Challenges for UK industry

As Tata Steel’s Port Talbot plant faces closure, recent industry news is focusing on the challenges for UK manufacturing.

To date, more than 120,000 people have signed Jeremy Corbyn’s petition calling for Parliament to be recalled early, to discuss the fate of steelmaking and demanding the government acts immediately to “protect the steel industry and the core of manufacturing in Britain”.

But the issue may be beyond Parliament’s control. China’s biggest listed steelmaker has said it expects to increase output by 20% in 2016, reports The Guardian. This glut of supply combined with cheap imports makes it impossible for UK industry to compete.

The Spectator argues that Britain has the highest energy costs in Europe, thanks to decisions taken not in Brussels but in Whitehall. It is not the Chinese who are to blame.

Rather, homegrown energy costs hugely penalise UK industry, but don’t create meaningful carbon reductions compared with bigger industrial countries, which fail to push their industrial energy use down similarly.

The question is, must leadership on industrial energy penalties and carbon shoot UK industry in the foot?

Budget 2016

 The Carbon Reduction Commitment is gone, and the Climate Change Levy will increase from 2019, reports Carbon Brief.

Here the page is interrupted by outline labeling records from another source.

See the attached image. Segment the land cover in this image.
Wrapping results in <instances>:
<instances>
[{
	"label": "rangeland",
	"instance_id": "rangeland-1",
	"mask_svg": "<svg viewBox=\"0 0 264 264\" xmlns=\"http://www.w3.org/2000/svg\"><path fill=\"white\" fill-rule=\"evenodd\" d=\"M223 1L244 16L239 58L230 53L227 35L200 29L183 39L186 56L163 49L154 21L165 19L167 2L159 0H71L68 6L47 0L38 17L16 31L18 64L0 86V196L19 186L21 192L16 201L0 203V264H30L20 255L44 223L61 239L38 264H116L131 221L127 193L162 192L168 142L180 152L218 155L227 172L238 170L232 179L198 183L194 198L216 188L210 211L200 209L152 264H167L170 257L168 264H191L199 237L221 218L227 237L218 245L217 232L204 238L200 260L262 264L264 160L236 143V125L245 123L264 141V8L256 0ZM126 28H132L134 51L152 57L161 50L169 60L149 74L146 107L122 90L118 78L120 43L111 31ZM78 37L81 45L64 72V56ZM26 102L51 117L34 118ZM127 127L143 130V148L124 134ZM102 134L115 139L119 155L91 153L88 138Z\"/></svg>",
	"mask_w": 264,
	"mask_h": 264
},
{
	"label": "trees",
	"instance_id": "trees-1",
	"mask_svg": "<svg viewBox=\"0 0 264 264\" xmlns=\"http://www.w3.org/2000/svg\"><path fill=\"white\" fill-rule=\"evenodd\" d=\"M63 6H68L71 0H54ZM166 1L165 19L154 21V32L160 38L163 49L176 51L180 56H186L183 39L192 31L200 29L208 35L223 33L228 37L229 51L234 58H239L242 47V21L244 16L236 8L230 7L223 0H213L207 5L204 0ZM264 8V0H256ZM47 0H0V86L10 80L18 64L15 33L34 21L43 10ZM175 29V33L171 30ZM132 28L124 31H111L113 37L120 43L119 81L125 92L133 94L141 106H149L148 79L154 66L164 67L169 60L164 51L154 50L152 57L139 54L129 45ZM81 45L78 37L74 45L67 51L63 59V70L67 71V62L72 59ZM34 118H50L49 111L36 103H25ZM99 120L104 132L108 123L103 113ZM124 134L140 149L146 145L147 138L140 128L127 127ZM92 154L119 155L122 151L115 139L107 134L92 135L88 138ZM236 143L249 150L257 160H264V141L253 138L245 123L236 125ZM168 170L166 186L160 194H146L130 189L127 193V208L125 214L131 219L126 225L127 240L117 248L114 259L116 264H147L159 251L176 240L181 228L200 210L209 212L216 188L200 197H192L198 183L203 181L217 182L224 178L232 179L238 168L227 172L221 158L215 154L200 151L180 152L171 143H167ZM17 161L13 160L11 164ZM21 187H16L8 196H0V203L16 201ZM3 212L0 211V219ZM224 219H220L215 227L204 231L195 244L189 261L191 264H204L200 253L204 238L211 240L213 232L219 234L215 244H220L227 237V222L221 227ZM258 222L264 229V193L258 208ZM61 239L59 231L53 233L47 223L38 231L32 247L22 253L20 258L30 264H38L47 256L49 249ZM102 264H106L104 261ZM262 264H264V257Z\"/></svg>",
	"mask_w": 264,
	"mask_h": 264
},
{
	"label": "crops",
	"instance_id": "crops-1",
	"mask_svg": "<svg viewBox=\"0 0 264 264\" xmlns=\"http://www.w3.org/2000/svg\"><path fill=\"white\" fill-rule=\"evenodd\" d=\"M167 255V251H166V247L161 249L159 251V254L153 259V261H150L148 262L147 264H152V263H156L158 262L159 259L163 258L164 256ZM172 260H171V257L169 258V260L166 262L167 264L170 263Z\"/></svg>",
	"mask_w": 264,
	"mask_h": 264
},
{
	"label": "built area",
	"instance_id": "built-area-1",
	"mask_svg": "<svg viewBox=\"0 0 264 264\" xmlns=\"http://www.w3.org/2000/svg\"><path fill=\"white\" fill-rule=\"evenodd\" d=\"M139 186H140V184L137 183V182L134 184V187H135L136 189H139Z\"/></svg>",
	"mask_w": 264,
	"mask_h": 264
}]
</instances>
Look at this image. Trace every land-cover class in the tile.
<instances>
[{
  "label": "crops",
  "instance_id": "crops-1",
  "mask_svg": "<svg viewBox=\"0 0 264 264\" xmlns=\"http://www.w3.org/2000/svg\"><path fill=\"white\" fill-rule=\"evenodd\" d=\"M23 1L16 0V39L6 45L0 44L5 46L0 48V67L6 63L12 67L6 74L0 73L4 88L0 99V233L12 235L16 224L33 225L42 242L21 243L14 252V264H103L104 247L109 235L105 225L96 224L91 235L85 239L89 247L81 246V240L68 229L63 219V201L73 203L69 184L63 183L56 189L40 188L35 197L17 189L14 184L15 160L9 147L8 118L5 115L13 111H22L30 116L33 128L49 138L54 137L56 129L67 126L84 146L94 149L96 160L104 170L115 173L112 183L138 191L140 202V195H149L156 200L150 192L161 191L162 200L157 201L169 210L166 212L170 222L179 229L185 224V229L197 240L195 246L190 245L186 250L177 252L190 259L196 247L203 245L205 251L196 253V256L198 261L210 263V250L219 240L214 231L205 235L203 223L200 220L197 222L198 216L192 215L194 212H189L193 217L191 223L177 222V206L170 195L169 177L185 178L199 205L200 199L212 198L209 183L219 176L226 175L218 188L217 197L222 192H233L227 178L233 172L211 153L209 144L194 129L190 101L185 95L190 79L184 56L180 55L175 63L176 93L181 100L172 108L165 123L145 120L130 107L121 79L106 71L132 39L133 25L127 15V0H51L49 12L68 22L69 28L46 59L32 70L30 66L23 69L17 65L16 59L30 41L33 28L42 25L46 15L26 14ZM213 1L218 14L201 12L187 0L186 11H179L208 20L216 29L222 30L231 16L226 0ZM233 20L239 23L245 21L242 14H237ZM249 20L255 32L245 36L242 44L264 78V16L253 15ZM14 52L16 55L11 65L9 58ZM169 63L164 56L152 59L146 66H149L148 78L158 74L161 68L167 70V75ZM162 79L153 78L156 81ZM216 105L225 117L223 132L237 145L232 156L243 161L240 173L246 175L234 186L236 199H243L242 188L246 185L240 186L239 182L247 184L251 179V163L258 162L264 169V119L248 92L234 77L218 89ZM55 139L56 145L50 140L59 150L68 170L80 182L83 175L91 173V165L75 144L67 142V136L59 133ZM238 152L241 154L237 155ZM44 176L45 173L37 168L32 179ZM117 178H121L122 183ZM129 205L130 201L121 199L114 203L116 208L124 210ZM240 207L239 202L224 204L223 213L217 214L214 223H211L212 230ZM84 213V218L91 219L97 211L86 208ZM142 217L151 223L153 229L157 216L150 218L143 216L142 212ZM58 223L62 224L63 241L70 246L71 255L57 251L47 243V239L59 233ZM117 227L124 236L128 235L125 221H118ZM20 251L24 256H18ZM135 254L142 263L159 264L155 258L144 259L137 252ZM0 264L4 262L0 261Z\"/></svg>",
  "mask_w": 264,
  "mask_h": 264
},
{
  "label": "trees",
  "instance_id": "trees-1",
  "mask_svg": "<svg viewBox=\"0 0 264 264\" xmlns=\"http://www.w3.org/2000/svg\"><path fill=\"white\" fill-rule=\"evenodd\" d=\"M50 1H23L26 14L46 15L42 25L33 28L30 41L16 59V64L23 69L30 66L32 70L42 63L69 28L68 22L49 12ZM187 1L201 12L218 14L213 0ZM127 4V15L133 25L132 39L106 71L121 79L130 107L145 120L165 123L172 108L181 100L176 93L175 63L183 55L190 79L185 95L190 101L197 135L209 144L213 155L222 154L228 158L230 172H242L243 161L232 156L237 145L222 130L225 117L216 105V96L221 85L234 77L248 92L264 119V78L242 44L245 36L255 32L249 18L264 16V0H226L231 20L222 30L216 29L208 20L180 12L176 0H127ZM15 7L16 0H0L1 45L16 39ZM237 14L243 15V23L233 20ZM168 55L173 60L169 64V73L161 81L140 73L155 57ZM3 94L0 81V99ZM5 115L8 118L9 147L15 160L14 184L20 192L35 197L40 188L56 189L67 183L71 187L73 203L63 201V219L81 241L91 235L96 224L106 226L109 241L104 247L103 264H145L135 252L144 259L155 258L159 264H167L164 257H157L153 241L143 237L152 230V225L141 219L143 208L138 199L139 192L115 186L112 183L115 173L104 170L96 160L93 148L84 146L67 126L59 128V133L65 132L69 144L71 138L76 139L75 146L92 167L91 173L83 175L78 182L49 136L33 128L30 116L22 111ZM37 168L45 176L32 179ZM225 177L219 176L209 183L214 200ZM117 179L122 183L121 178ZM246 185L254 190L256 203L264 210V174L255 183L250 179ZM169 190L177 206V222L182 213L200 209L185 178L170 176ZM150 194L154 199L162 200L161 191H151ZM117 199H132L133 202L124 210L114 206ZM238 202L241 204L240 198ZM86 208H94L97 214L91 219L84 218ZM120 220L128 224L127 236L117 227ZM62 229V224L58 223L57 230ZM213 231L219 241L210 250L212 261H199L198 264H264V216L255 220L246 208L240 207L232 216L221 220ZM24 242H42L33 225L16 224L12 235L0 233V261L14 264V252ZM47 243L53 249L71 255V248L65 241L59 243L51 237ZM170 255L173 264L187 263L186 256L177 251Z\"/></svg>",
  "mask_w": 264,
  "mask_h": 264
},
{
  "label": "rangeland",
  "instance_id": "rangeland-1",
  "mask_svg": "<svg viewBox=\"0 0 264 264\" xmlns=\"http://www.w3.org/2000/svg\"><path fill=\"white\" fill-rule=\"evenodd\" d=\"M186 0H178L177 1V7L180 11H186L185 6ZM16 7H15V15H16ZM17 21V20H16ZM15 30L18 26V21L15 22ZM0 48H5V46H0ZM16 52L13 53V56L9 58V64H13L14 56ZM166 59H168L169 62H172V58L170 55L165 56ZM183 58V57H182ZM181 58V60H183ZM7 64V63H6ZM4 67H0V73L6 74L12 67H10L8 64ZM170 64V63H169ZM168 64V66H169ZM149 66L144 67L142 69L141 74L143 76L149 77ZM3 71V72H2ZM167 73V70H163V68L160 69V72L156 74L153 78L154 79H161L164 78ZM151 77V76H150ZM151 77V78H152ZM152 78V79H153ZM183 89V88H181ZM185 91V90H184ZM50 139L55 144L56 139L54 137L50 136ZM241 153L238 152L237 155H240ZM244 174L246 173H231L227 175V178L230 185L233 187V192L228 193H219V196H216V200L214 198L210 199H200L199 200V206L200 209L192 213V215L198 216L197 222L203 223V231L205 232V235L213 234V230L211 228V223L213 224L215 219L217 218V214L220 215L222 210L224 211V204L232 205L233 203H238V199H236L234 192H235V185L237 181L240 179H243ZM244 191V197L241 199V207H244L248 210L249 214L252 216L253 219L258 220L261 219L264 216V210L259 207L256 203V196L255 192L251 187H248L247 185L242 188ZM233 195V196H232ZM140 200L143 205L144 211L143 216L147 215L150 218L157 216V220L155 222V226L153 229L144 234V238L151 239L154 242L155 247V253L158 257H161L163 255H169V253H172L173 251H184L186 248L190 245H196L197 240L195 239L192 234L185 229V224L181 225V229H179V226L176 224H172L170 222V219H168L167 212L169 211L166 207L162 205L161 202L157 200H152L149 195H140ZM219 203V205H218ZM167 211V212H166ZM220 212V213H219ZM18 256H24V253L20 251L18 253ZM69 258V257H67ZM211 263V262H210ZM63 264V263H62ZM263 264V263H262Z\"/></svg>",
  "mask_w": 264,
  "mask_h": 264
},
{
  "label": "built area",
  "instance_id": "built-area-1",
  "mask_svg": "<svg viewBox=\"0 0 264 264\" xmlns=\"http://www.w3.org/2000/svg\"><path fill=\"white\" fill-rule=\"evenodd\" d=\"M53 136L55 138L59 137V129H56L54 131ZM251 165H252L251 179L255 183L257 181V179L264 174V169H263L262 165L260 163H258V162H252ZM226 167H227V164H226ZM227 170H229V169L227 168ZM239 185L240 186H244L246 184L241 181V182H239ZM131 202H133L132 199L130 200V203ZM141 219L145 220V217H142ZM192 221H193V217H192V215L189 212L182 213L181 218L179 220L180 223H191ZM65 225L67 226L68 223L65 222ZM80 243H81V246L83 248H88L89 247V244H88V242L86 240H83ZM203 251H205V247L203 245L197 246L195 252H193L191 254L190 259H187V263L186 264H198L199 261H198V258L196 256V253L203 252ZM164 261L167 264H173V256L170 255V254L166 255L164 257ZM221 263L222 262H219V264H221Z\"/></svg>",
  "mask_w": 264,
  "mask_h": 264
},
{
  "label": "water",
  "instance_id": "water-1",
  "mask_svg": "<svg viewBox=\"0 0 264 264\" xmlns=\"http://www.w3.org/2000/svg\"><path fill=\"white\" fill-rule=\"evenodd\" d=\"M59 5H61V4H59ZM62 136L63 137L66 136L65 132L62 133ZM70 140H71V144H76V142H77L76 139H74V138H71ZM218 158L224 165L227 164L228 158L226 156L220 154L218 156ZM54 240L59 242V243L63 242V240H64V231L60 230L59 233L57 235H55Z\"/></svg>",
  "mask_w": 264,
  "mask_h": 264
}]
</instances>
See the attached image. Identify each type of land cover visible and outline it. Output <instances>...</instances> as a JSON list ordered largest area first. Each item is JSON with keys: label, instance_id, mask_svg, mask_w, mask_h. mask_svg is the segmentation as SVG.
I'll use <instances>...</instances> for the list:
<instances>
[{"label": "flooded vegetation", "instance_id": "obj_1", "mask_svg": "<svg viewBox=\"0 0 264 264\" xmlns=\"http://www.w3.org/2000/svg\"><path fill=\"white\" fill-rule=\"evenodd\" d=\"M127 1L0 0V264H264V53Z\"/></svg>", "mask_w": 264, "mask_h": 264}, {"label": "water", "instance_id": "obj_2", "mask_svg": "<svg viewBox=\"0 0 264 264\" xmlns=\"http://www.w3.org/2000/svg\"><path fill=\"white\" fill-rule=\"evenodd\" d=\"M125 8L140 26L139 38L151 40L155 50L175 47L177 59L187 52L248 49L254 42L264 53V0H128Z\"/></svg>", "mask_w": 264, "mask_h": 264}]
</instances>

‘This will make up for the loss in revenue that comes from abolishing the Carbon Reduction Commitment, and should continue to incentivise energy efficiency among businesses,’ reads its analysis. This being the case, a further uptick in activity in buildings energy management should be on the cards.

Demand side response, energy storage and smart tech also get £50m. All in all, new tech across energy management and the smart grid should be incentivised by the Chancellor’s moves.

The budget also laid out an, ‘ample package of support for the oil and gas industry, which has faltered under the plunging oil price over the past 20 months,’ said Carbon Brief.

Hinkley Point ongoing saga

The Guardian has found that the Hinkley Point C nuclear deal contains a £22bn ‘poison pill’ for taxpayers. It appears the Government has offered EDF the £22 billion to reduce EDF’s risk on the project, while exposing its own taxpayers.

Meanwhile, the long awaited Final Investment Decision (FID) on Hinkley remains unconfirmed. Vincent de Rivaz, the CEO of EDF Energy, said in March that the Hinkley Point C project will “clearly and categorically” go ahead.

He told the UK parliament’s Energy and Climate Change Committee the repeatedly postponed FID on the project would finally be made by early May.

Therefore, the majority of recent news and policy majors on energy costs and industry challenges, Budget reaction and the seemingly endless UK nuclear dilemma.